The ripple effects of Mike DeWine’s win are statewide. Come January, for the first time in almost 60 years a Republican will speak for the Youngstown area in the state Senate, holding the seat of the late Harry Meshel, a Democratic who was the living definition of New Deal liberal.

Part of the reason that DeWine won is that, in contrast to what Ohioans knew about Mike DeWine, they knew much less about the Democratic candidate for governor, Richard Cordray, at least at the starting line of the Cordray-DeWine race.

True, Cordray had been an Ohio House member, state treasurer, state attorney general and director of the federal Consumer Financial Protection Bureau. Trouble is, the average Ohio voter might be able to name the last five Ohio State football coaches. But Ohio’s last few state treasurers, and attorneys general? Good luck with that.

Moreover, gifted though Cordray is, he is an awkward campaigner. And some of the Cordray campaign’s decisions were flat-out puzzling, such as having Sen. Elizabeth Warren, the Massachusetts Democrat, campaign for Cordray in Athens. Cordray was virtually certain to carry Athens County anyway, and he did. True Believers don’t need sermons. They already know they’re right. Instead. If an Ohio Democrat is seeking converts, the place to look is suburbia.

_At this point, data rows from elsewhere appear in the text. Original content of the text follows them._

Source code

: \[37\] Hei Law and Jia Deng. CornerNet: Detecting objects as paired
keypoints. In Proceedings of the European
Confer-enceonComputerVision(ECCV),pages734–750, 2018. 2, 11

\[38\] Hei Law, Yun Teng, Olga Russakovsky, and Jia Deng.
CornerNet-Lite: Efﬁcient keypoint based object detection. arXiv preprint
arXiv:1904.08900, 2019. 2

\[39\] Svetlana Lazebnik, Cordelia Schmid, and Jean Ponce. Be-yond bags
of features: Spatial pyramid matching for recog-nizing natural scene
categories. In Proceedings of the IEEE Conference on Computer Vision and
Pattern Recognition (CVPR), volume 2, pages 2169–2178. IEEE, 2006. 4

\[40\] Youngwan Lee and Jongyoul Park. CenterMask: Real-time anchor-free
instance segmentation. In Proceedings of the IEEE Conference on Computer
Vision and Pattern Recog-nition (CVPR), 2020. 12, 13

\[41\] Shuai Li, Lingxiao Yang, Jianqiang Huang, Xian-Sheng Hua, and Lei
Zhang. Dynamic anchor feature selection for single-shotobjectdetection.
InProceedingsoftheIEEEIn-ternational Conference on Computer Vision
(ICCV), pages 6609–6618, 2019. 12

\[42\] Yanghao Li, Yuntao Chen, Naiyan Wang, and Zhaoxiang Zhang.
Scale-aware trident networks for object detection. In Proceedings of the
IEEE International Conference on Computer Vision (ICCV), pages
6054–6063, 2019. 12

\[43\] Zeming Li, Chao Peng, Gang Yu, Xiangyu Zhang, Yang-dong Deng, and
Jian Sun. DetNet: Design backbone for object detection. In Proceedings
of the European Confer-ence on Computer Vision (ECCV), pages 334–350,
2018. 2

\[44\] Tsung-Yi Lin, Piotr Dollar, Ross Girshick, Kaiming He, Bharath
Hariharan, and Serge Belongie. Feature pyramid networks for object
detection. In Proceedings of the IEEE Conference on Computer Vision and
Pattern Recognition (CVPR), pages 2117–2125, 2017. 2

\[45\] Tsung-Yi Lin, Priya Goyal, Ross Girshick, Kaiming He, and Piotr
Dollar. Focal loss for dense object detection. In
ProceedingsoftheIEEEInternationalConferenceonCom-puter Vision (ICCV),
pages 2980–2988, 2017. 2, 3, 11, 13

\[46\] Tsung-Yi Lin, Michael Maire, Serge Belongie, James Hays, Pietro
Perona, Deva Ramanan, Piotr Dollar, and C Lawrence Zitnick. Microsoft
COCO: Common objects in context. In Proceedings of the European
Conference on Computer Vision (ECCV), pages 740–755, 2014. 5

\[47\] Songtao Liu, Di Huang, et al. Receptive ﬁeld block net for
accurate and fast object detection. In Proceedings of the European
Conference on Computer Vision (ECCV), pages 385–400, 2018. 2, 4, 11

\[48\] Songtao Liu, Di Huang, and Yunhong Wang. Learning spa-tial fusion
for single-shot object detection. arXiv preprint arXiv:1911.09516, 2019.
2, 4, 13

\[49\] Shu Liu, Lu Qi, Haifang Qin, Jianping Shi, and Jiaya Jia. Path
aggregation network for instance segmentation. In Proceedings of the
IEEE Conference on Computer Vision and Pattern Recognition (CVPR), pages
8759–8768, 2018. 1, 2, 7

One argument batted around after Ohio elections, including last week’s, is that Ohio is “turning red,” or “less blue,” or something. Actually, Ohio is reverting to type. In the last 60 years, leaving aside Gov. Richard F. Celeste (1983-91), Ohioans have elected three Democratic governors – Michael V. DiSalle, John J. Gilligan and Strickland. Each was a one-termer.

That trio won because Republicans had messed up, due to a political blunder or a scandal. So voters elected one-term Democrats to rebuke the GOP and unclog the Statehouse plumbing. Once he pours the Drano, a one-term Democrat has served his purpose. Then the GOP, Ohio’s Party of Political Entitlement, reclaims its history as manager of the state’s government – and of Ohio’s checkbook.